* **WHAT YOU WILL DO**
#1 In the ECCS passage:
(a) What divides the middle portion 54 from the upper mixing stage 52?
(b) Through what does the feedstream enter the bottom of the central dehydrogenation/stripping stage 54?
(c) What is the minimum share by weight of C4 - alkanes in the preferred feedstocks?
#2 Can you repeat the ECCS passage word for word, beginning at the words that contain "The middle portion" and stopping after "or drilled plate."?
#3 Would you carry on the ECCS passage from its last sentence?

* **PAGE EXTRACT**
————

The middle portion 54 of the ECCS is a dehydrogenation/stripping stage which is divided from the upper mixing stage 52 by distributor 57. Distributor 57 may comprise any suitable perforate structure which promotes relatively uniform fluid velocity across the width of ECCS 50, for example a mesh screen or drilled plate.
Mixed catalyst from the upper mixing stage flows downwardly through distributor 57 and enters the central dehydrogenation/stripping stage 54 where it contacts an upwardly flowing feedstream which enters the bottom of the central dehydrogenation/stripping stage 54 through line 60 and flow distributor 61. Preferred feedstocks include streams rich in propane and butane relative to the total weight of other hydrocarbon components. The typical feedstocks contain minor amounts of other lower alkanes and even smaller amounts of olefins scavenged from various waste refinery streams. Such preferred feedstocks contain at least 50% by weight, and more preferably 70% by weight of C4 - alkanes.

————

* **MATERIAL**

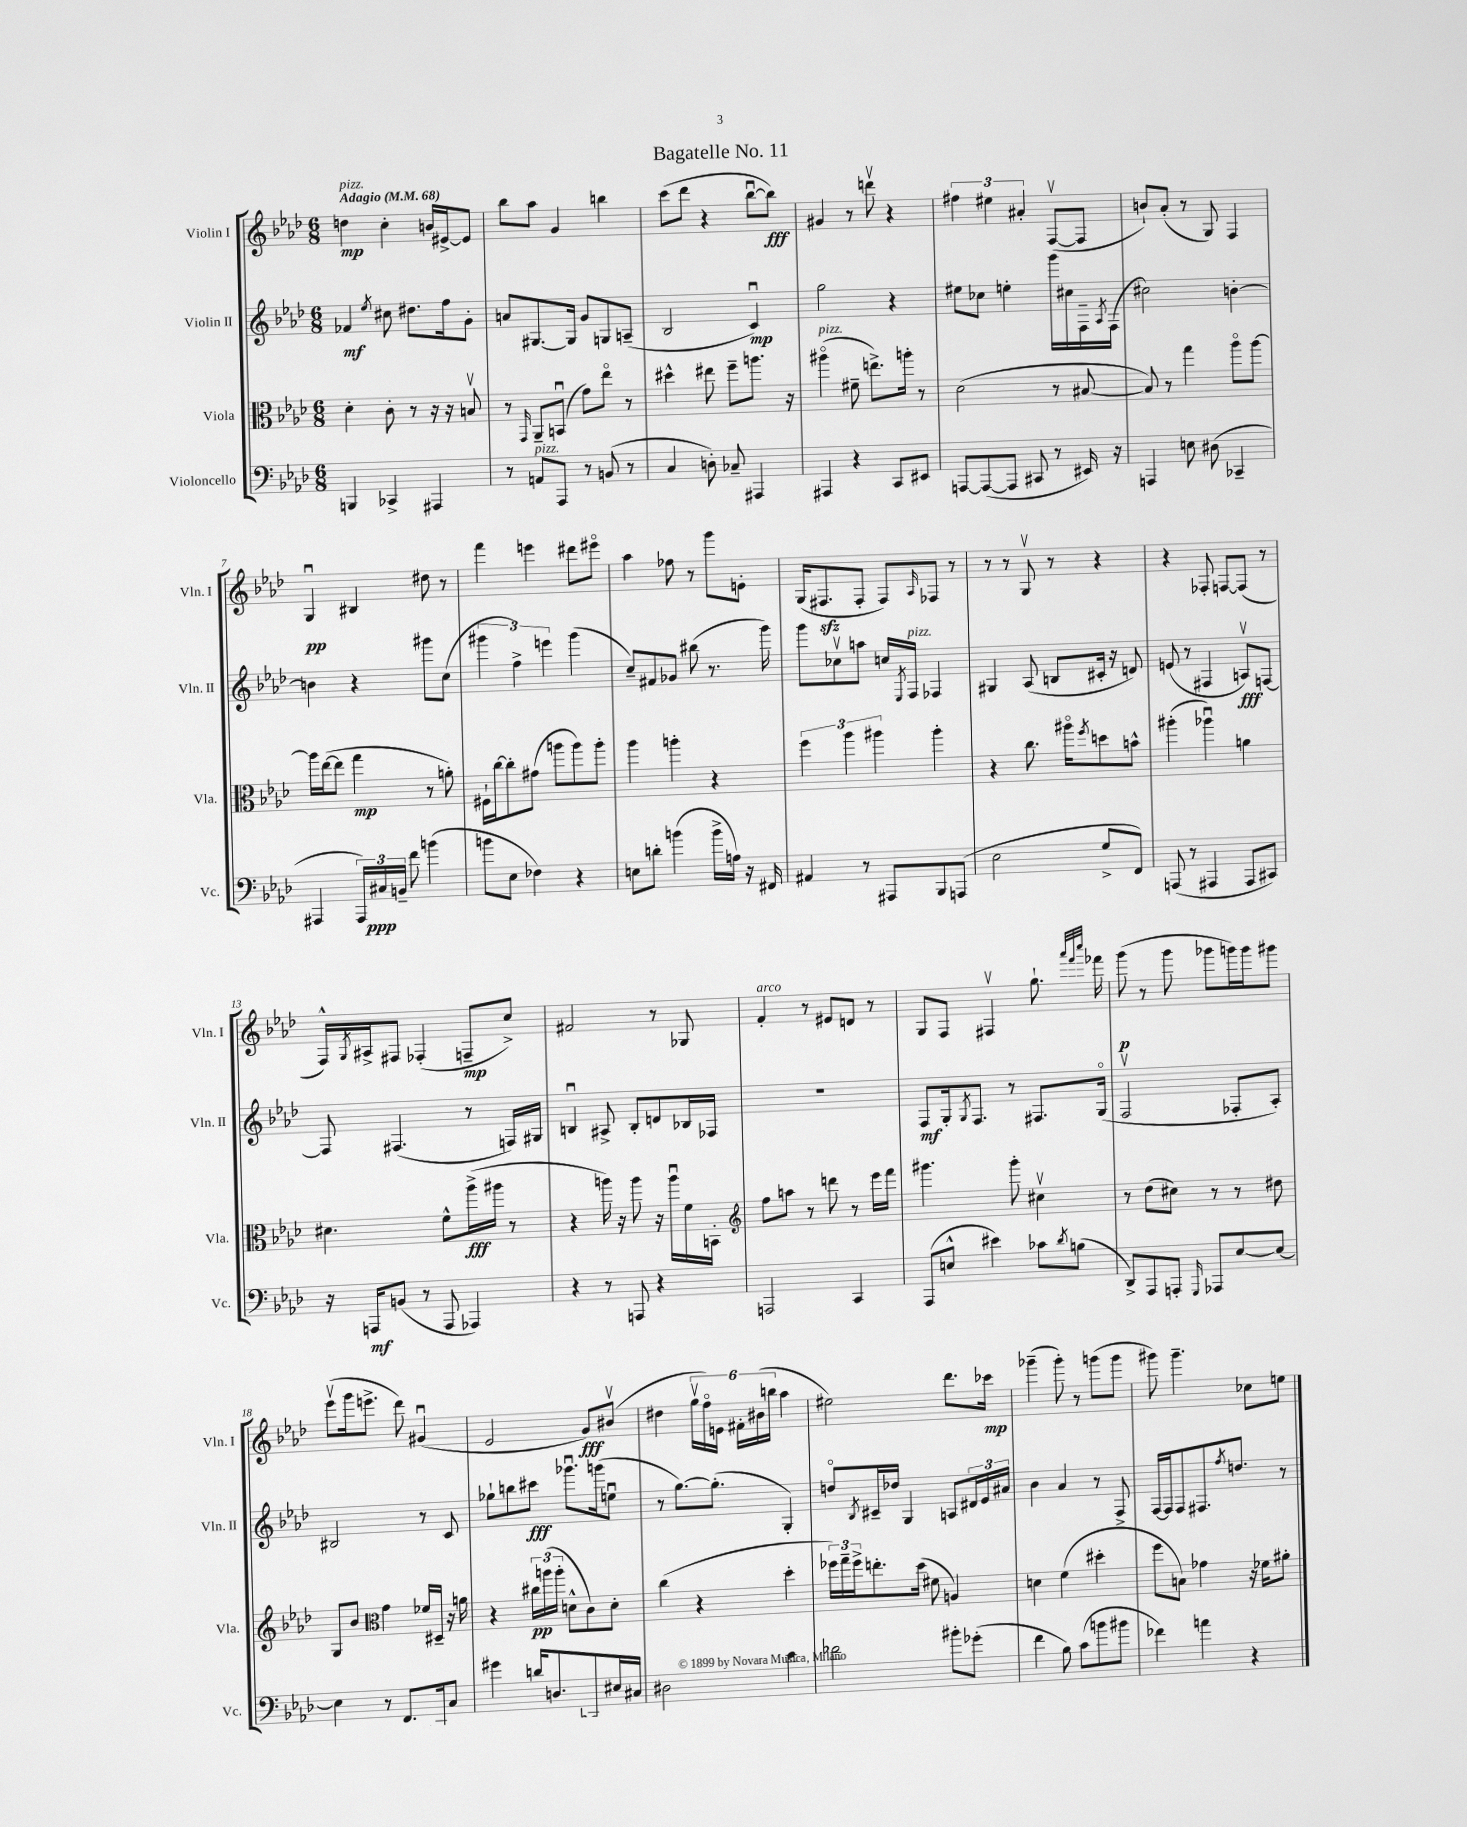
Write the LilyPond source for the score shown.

————

* **RESULTS BY TASK**
#1
(a) Distributor 57.
(b) Line 60 and flow distributor 61.
(c) At least 50% by weight.

#2
The middle portion 54 of the ECCS is a dehydrogenation/stripping stage which is divided from the upper mixing stage 52 by distributor 57. Distributor 57 may comprise any suitable perforate structure which promotes relatively uniform fluid velocity across the width of ECCS 50, for example a mesh screen or drilled plate.

#3
The mixed spent and regenerated catalyst is quickly cooled by the endothermic dehydrogenation of alkanes in the ECCS central dehydrogenation/stripping stage. The ECCS dehydrogenation/stripping stage generally operates at relatively low WHSV in the range from 0.01 to 5.0-1 hr preferably from 0.1 to 1.0-1 hr , and in a relatively narrow pressure and temperature range from above 20 psig to about 50 psig (239-446 kPa), preferably 25 psig to about 45 psig (273-411 kPa), and from about 1000° to 1200° F. (537°-649° C.) preferably 1100° F. (593° C.), respectively, depending upon the pressure and temperature at which the regenerator is operated.
The lower steam stripping stage 56 is located in the bottom section of the ECCS. Catalyst from the upper dehydrogenation/stripping stage is cooled by endothermic dehydrogenation of the alkane-rich feedstream and flows downward through the ECCS vessel into the lower steam stripping stage 56.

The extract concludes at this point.